Using the entries that follow, state how many lines contain "vertical", with no other words.

§

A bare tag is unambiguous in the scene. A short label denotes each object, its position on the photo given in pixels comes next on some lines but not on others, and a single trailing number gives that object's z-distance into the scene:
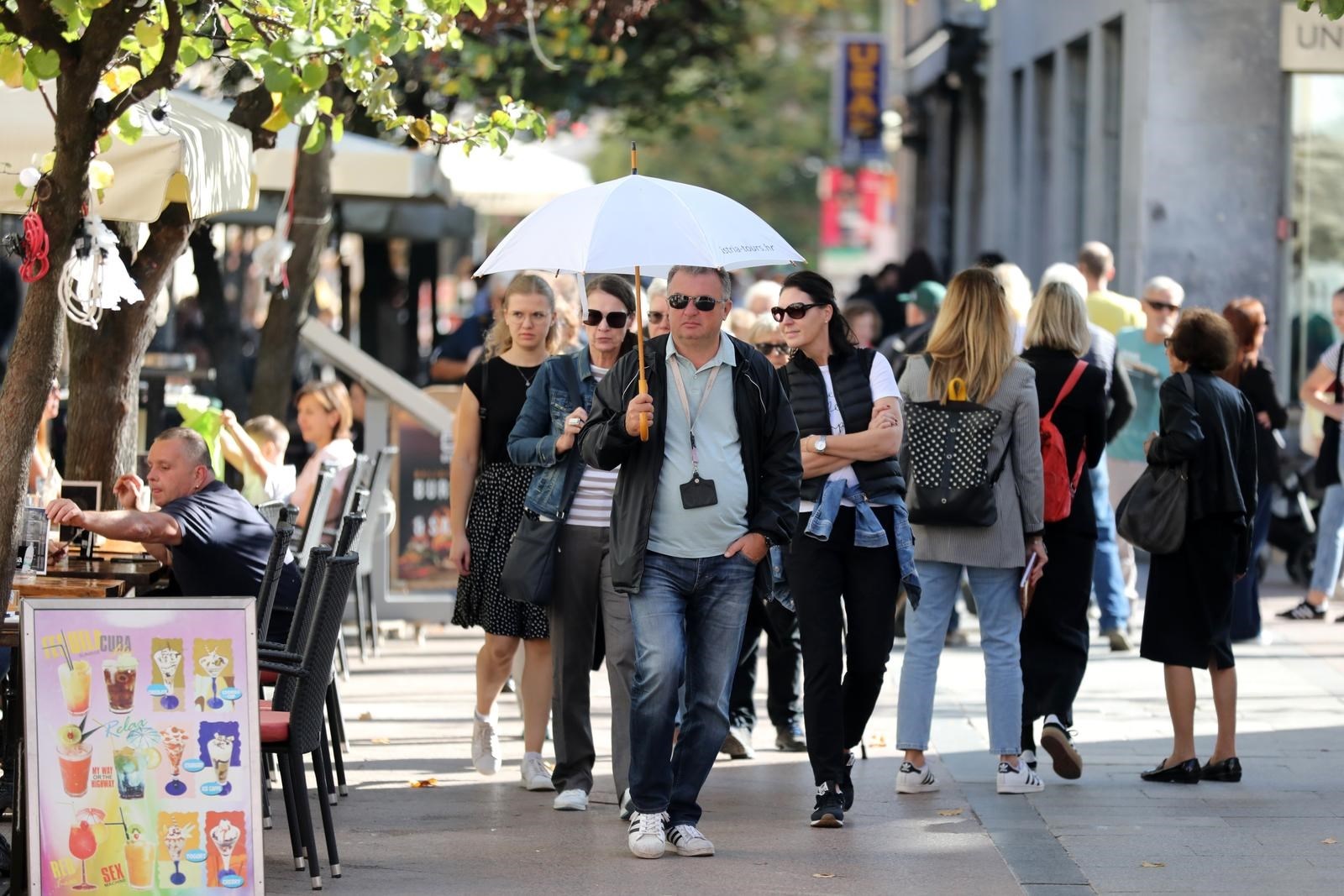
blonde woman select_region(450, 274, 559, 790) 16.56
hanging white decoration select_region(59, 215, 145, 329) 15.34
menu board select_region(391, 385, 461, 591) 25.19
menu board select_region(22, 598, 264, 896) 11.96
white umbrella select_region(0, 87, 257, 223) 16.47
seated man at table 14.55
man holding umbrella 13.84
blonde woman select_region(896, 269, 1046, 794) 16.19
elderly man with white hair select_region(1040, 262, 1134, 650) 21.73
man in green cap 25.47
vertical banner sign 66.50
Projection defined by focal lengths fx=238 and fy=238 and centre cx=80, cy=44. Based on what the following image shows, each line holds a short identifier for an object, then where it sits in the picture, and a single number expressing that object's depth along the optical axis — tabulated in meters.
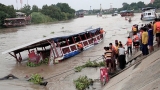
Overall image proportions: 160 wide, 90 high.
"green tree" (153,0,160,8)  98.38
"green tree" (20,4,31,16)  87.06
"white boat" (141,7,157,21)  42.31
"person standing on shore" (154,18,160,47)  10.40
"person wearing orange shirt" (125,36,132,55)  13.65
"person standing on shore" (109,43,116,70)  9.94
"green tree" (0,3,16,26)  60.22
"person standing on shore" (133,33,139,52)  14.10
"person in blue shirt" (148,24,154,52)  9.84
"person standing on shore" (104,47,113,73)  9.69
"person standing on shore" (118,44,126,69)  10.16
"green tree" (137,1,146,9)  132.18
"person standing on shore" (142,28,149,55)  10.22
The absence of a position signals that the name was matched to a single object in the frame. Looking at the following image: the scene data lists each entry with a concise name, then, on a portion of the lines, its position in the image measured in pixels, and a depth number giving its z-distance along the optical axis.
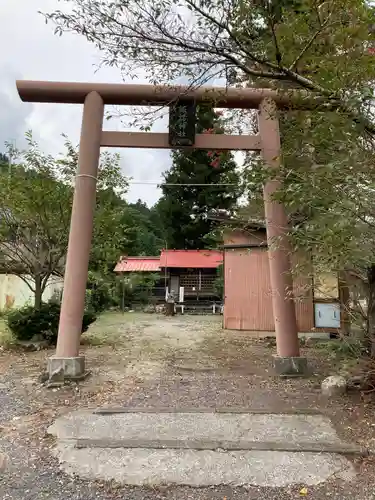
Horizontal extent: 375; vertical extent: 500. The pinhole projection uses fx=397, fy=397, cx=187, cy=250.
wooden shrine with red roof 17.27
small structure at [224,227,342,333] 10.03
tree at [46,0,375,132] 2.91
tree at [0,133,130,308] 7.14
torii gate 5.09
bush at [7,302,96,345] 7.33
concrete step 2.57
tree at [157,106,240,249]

§

COMPLETED EXERCISE ▸ 2